8) The CCG analyse the data to see patient journeys for pathways or service design, re-design and de-commissioning. The CCG then pass the pseudonymised data to Outcomes Based Healthcare via secure FTP.

Social Care Data
9) Data quality management of Adult Social Care data is completed by Stockport Metropolitan Borough Council.
10) The Social Care data is pseudonymised at source using the ST specific ‘Encryption Key’, provided by the DSCRO. This consistently pseudonymised data is securely passed to the CCG using the ST shared area of the local secure network.
11) The CCG analyse the data to see patient journeys for pathways or service design, re-design and de-commissioning. The CCG then pass the pseudonymised data to Outcomes Based Healthcare via secure FTP.


12) Outcomes Based Healthcare will undertake linkage of the pseudonymised data sets (SUS, GP Data and Social Care Data only), using the consistent pseudonym to make the link.
13) Linkage is done within a controlled environment by named members of staff.
14) Outcomes Based Healthcare will make available on-line reports to the CCG to provide high level intelligence, based on a holistic view of care across the Stockport health and care system.
15) Access to commissioning intelligence at pseudonymised record level will be available to 2 named members of staff in the CCG.
16) Access to aggregate commissioning intelligence reports with small number suppression only will be available to a range of other named users in the Stockport Together partner organisations.

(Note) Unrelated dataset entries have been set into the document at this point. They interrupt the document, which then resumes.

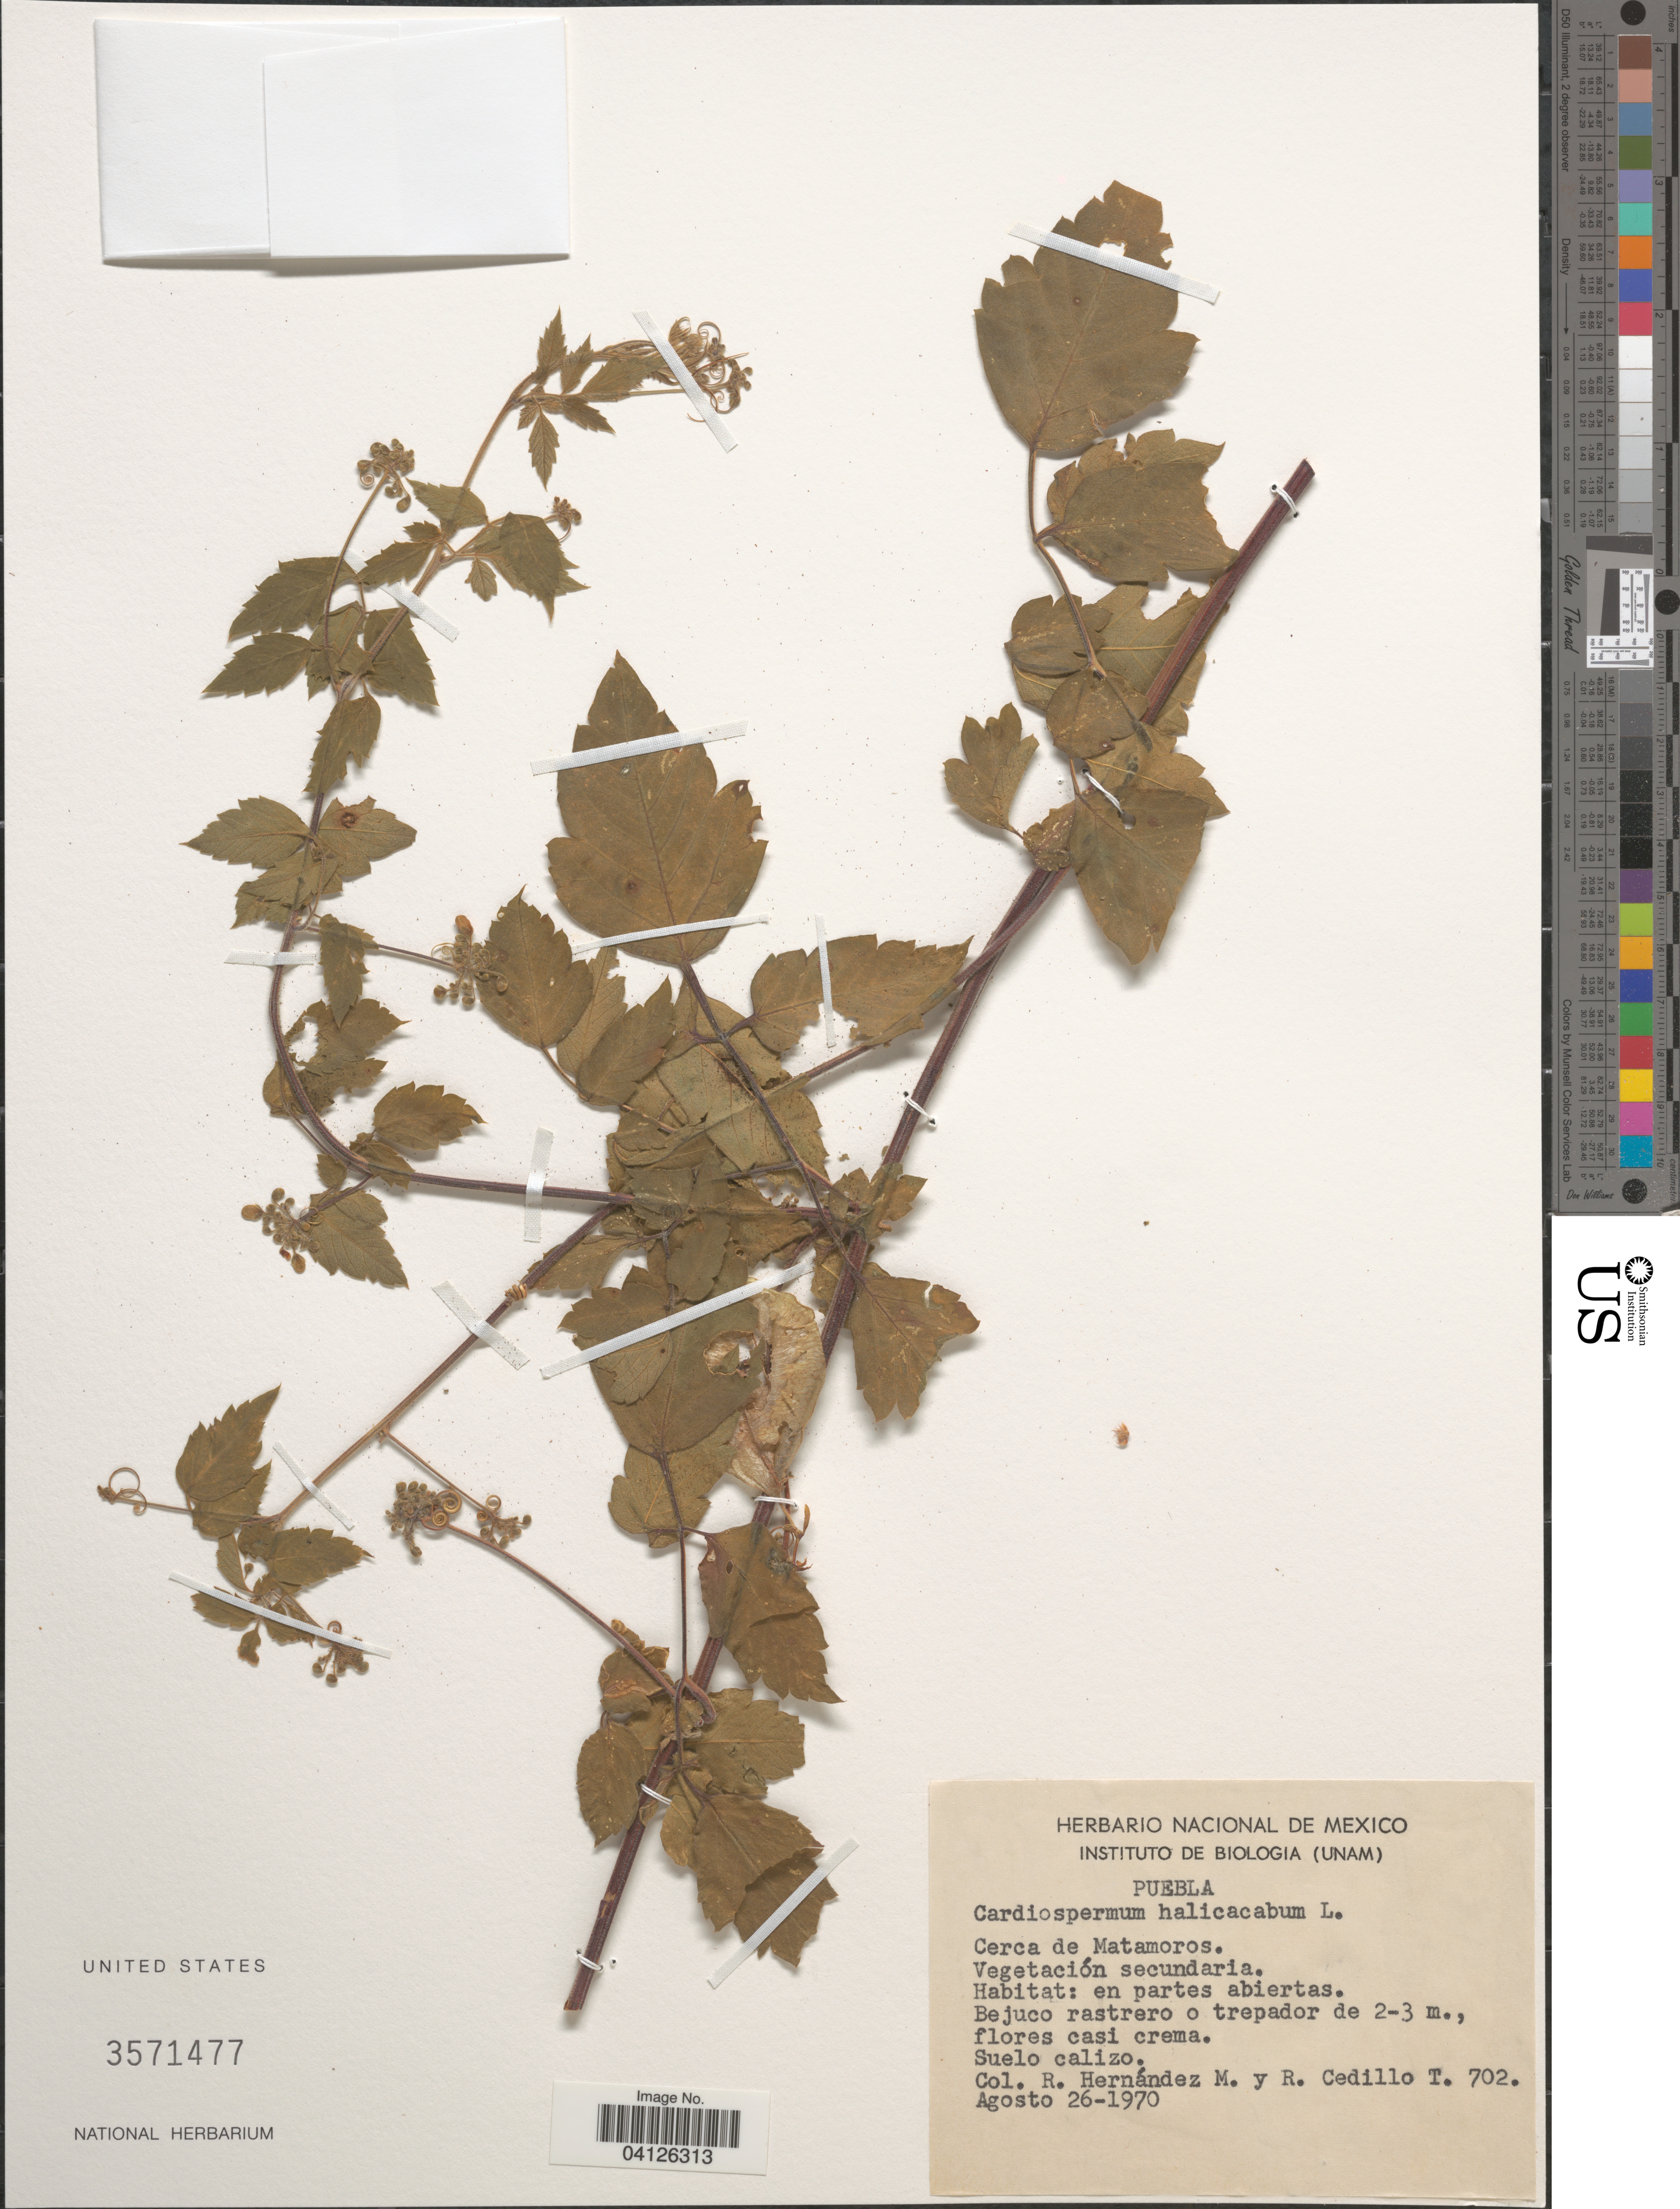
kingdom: Plantae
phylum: Tracheophyta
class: Magnoliopsida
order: Sapindales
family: Sapindaceae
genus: Cardiospermum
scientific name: Cardiospermum halicacabum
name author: L.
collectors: R. Hernández M. & R. CedilloT.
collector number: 702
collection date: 1970-08-26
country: Mexico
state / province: Puebla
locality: Cerca de Matamoros.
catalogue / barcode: US 3571477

The data will be used to analytically understand patient journeys for pathway and service re-design. Access to commissioning intelligence is governed by the organisation employee code of practice, data protection policies and information governance protocols. Additionally, access to the record level data will conform to a specific information access agreement which governs how the data will be handled and used. Outcomes Based Healthcare will be responsible for linking the data but will not have access to the pseudonymisation tool, which allows data to be pseudonymised using the Encryption key. The Encryption key will only be shared by the DSCRO with named individuals in the GP practices (or their data processors) and Stockport Metropolitan Borough Council (Adult Social Care). This is to enable the GP data and the Adult Social Care data to be pseudonymised at source. The key cannot be used to re-identify data as it only allows for one-way pseudonymisation. Access to the pseudonymised data is provided to Outcome Based Healthcare and the CCG only and will only be used for the purposes specified. The data will not be transferred, shared or otherwise made available to any third party. Re-identification can only occur for GPs who have a legitimate relationship with the patient and only for the purpose of direct care.

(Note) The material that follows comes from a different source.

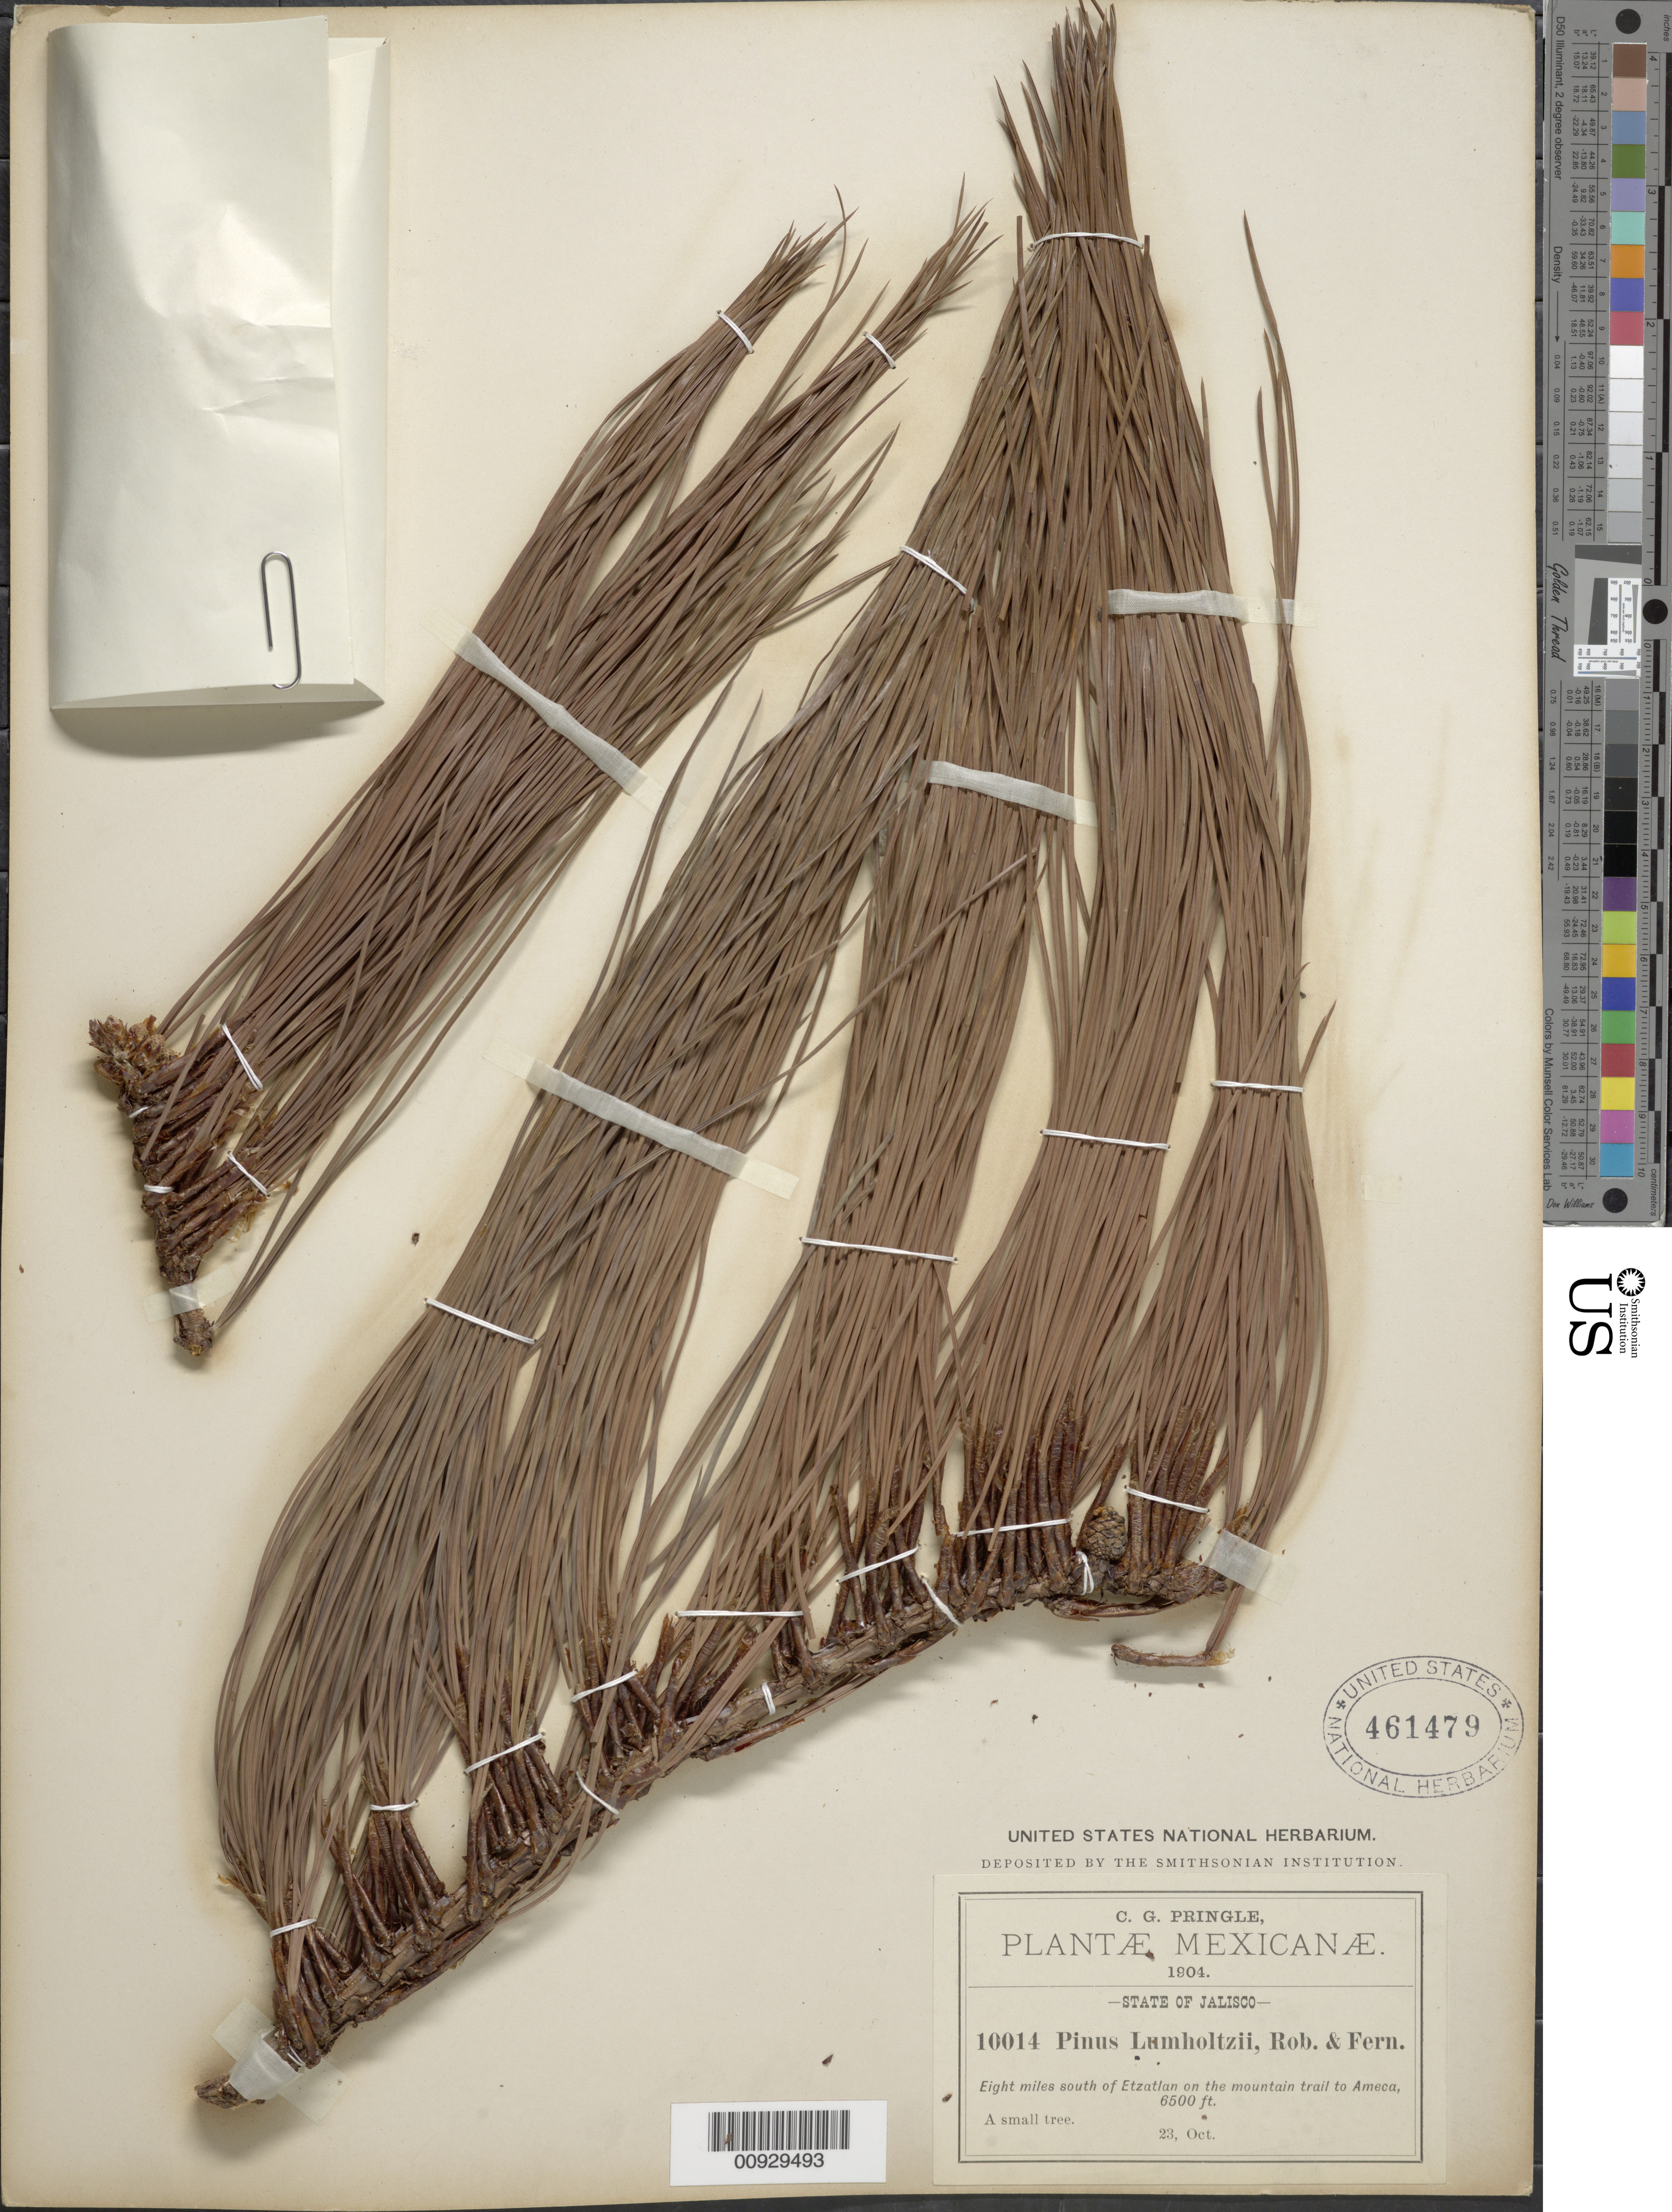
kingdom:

Data Processor - North of England Commissioning Support Unit
1. Pseudonymised SUS+ and Local Provider data only from 01/04/13 onwards is securely transferred from the DSCRO to NoECSU.
2. NoECSU add derived fields, link data and provide analysis to:
a. See patient journeys for pathways or service design, re-design and de-commissioning.
b. Check recorded activity against contracts or invoices and facilitate discussions with providers.
c. Undertake population health management
d. Undertake data quality and validation checks
e. Thoroughly investigate the needs of the population
f. Understand cohorts of residents who are at risk
g. Conduct Health Needs Assessments
3. Allowed linkage is between the data sets contained within point 1.
4. NoECSU then pass the processed, pseudonymised and linked data to the CCG.
5. Aggregation of required data for CCG management use will be completed by NoECSU or the CCG as instructed by the CCG.
6. Patient level data will not be shared outside of the CCG and will only be shared within the CCG on a need to know basis, as per the purposes stipulated within the Data Sharing Agreement. External aggregated reports only with small number suppression can be shared as set out within NHS Digital guidance applicable to each data set.